Ci convocava nella stanza (con i cugini) e ci faceva compilare una colonna ciascuno con quei segni strani: 1-X-2. Un giorno, ci diede mille lire a testa.

Il Totocalcio compie 73 anni e io ricordo il mio rito da bambina col nonno

Oggi il Totocalcio compie 73 anni, ho letto ricordi bellissimi in rete e citazioni di film che mi fanno ricordare che i social, usati bene, sono uno straordinario mezzo di condivisione di massa. Ma non voglio affrontare questo discorso e aprire un dibattito intorno all’uso che facciamo dei social

Quando ho scoperto che  era il compleanno della schedina e mi sono subito venute in mente i miei sabati da bambina. Ore interminabili segregata in casa dei nonni e costretta ad un pranzo di 15 portate che neanche Obelix avrebbe retto. Ma c’era una cosa che mi faceva brillare gli occhi e mi faceva correre svelta per strada nel timore di fare tardi, la schedina. E già, la schedina del Totocalcio era il nostro rito, solo i nipoti e il nonno. A ripensarci, forse è l’unico ricordo che ho davvero di lui, un uomo silenzioso e discreto, senza grandi entusiasmi se non quello per la schedina. Non credo di aver mai visto il nonno tifare né per il Napoli, né per nessuna altra squadra, ma la schedina sì, quella era sacra.

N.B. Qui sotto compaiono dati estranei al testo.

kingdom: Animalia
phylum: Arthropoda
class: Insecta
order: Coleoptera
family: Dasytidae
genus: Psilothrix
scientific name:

L’appuntamento era nella sua stanza, lui ci aspettava con una decina di schedine sulla scrivania e ne dava una a ciascuno di noi. Poi ci ricordava che dovevano compilare solo una riga e potevamo mettere 1, 2 o X e alla fine ci consegnava lo scettro del potere, la penna. C’erano solo 13 partite sulla schedina, eppure ci impiegavamo anche un’ora per terminare di compilarla, nascondendo ognuno la propria per paura che il cugino potesse copiare il risultato. Era un onore. Era una consacrazione del nostro valore; ci faceva sentire grandi, presi in considerazione niente di meno che dal nonno, e proprio per questo ne sentivamo il peso e ci concentravamo come per timore di sbagliare.

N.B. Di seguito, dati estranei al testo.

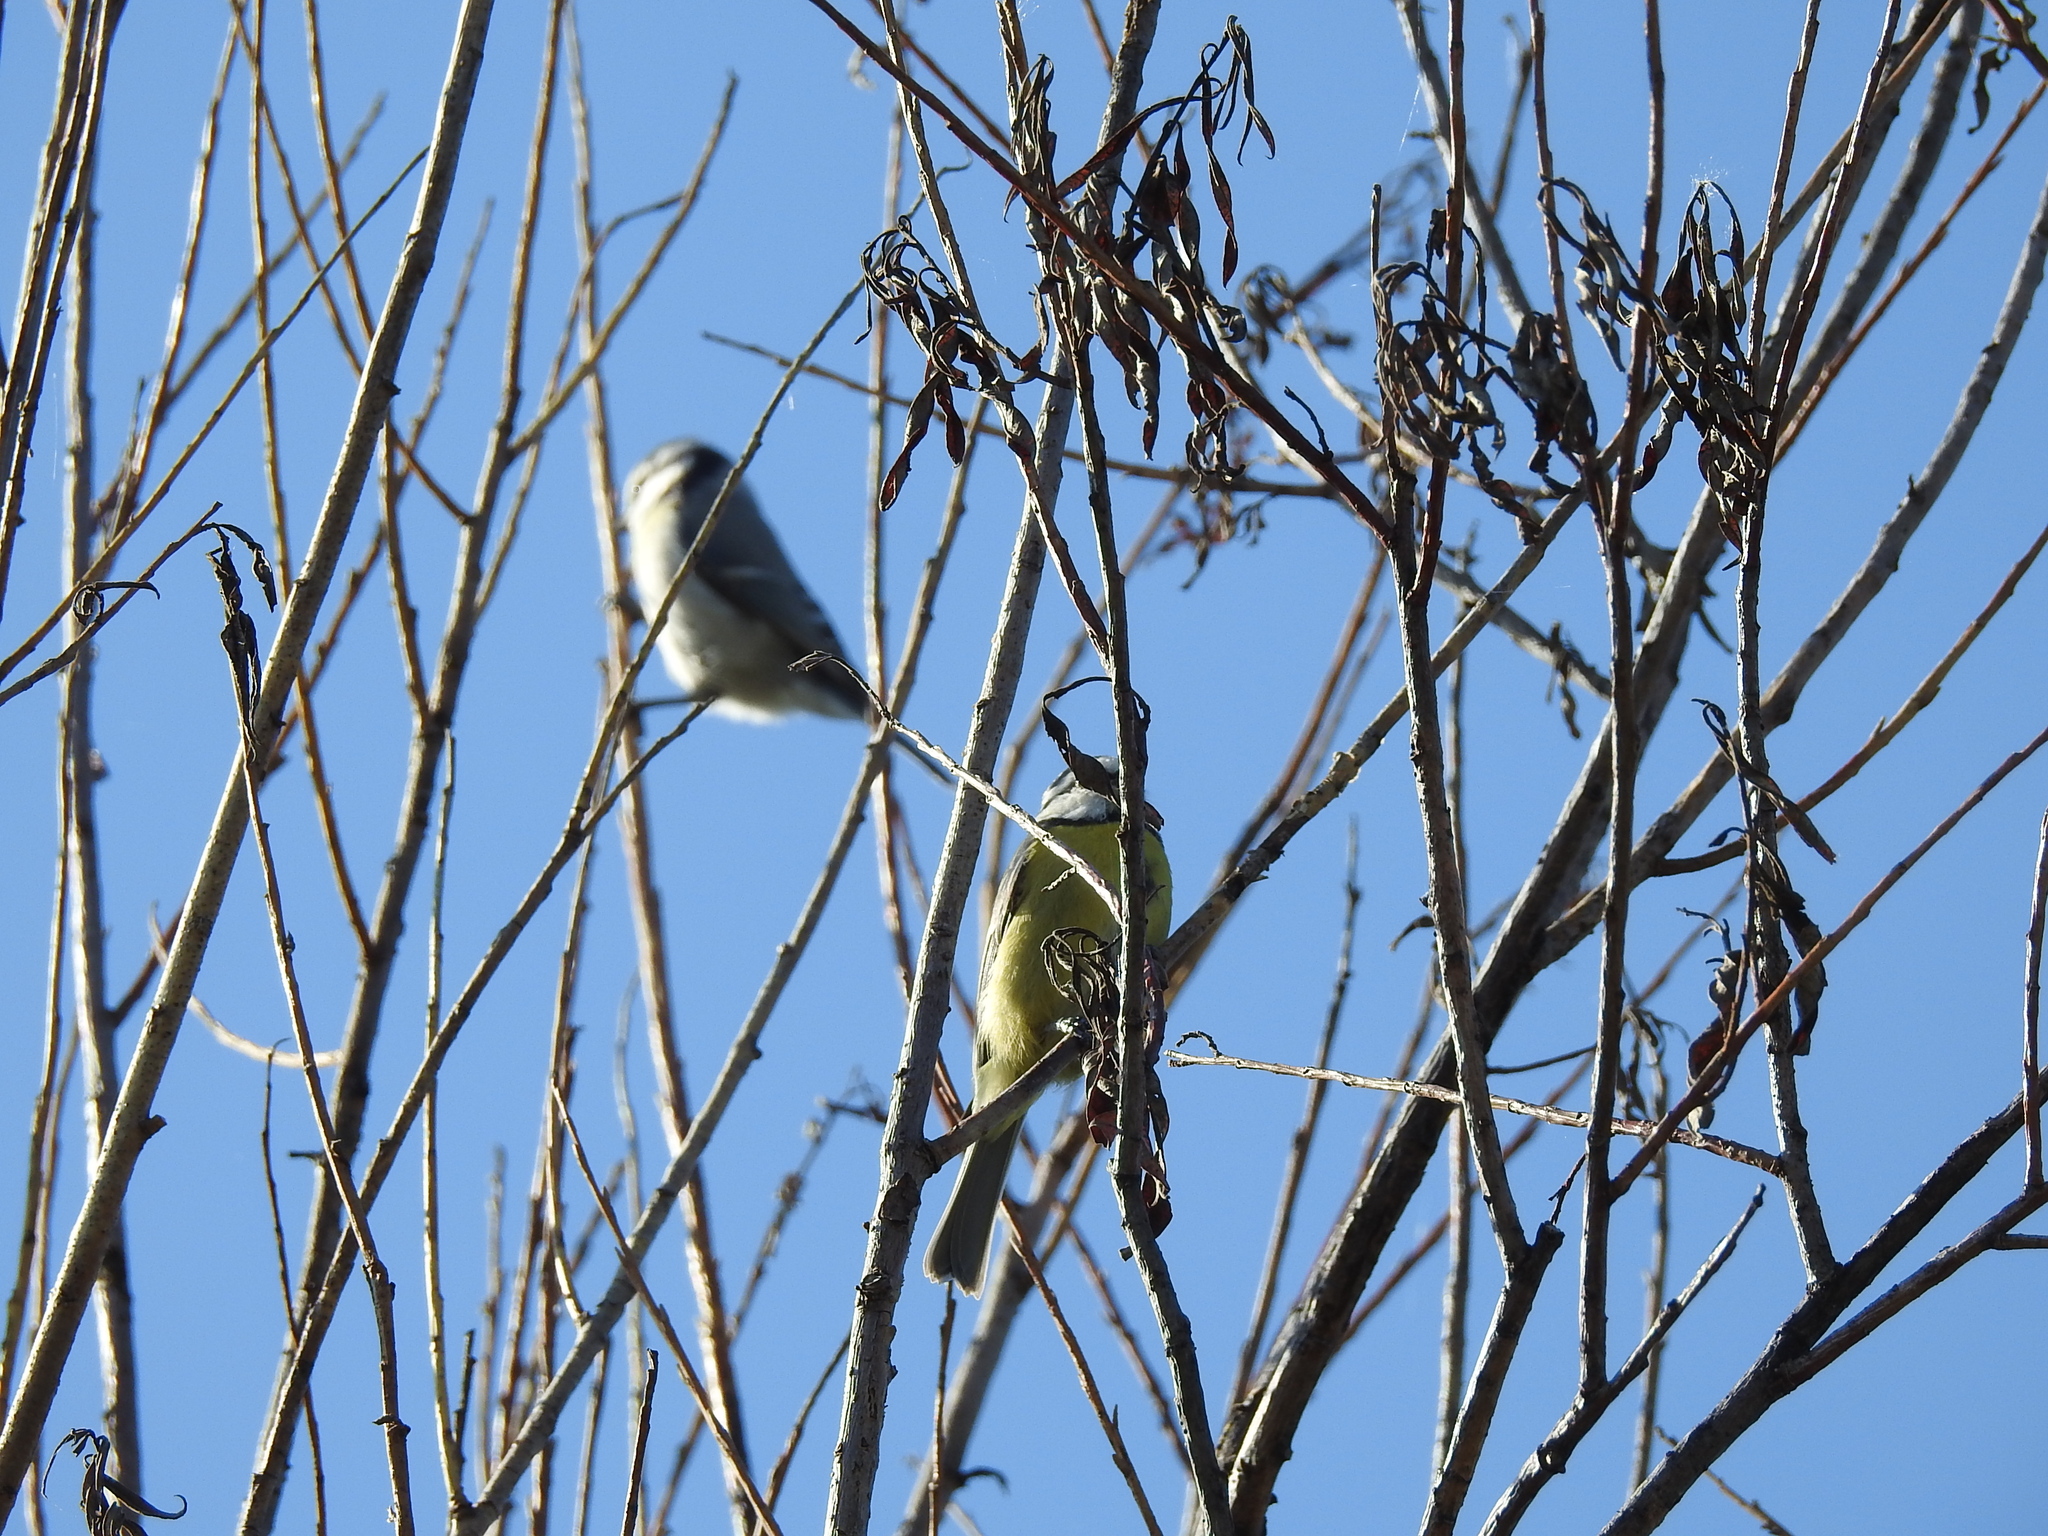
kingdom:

Una volta terminata la delicata operazione, il nonno le raccoglieva, indossava il suo cappello dalla falda larga e scendeva. Per un po’ di anni ci siamo chiesti dove andasse con le nostre schedine, pensando che fosse un gioco nostro e non sapendo che esistevano il Totocalcio e le ricevitorie. Poi, un bel giorno il nonno non ci consegnò la solita schedina bensì mille lire ciascuno. Eravamo spiazzati, pensavamo di aver commesso un errore e di aver perso per sempre il nostro gioco. Nessuno aveva il coraggio di chiedere, ci guardavamo tra di noi senza parlare, finché il nonno disse: “Questi ve li siete guadagnati, metteteli nel salvadanaio”.

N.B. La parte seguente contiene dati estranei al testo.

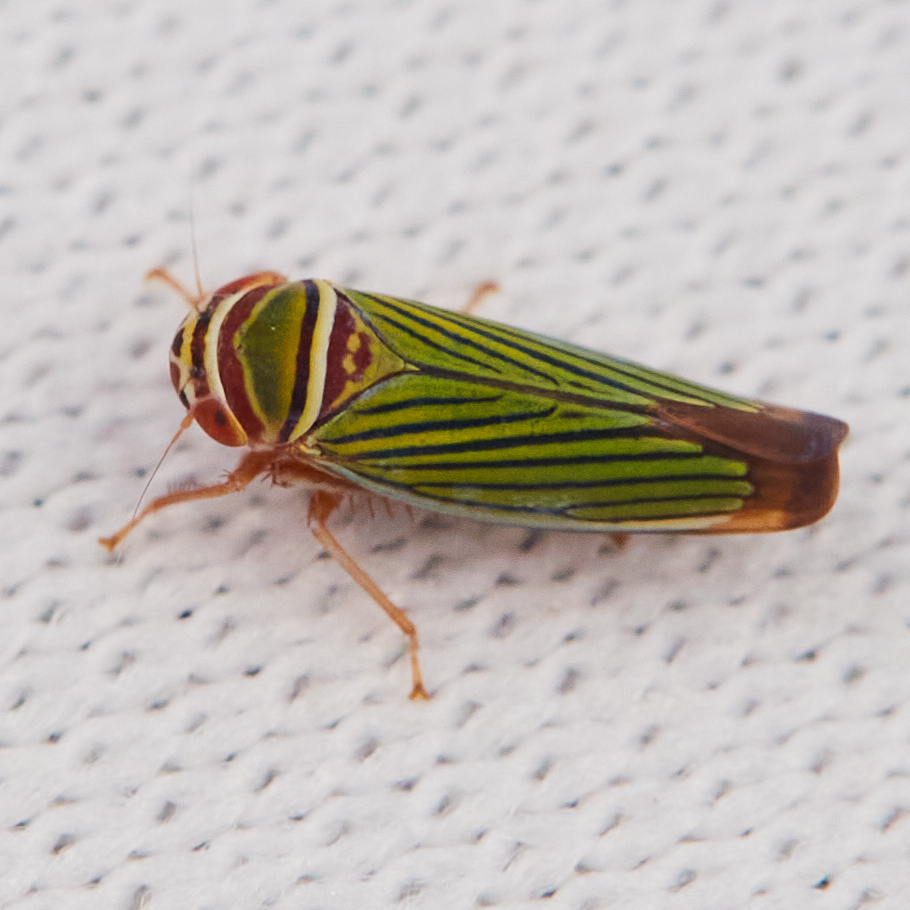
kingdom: Animalia
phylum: Arthropoda
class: Insecta
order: Hemiptera
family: Cicadellidae
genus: Tylozygus
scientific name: Tylozygus fuscolineellus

Non ci aveva svelato l’arcano, ma almeno sapevamo di non aver fatto nulla di male. Infilammo in tasca il nostro bottino e ci dedicammo al nostro compito con la nuova schedina.

Col tempo ho imparato le regole del Totocalcio, ho capito cosa significavano quel 1, 2 e X che segnavamo vicino ai nomi delle due squadre, ma non ho mai più giocato. Dopo la morte del nonno, non ho più compilato una schedina, l’entusiasmo, forse l’incoscienza e quel sentimento di sentirsi grandi e importanti è rimasto chiuso nella sua stanza.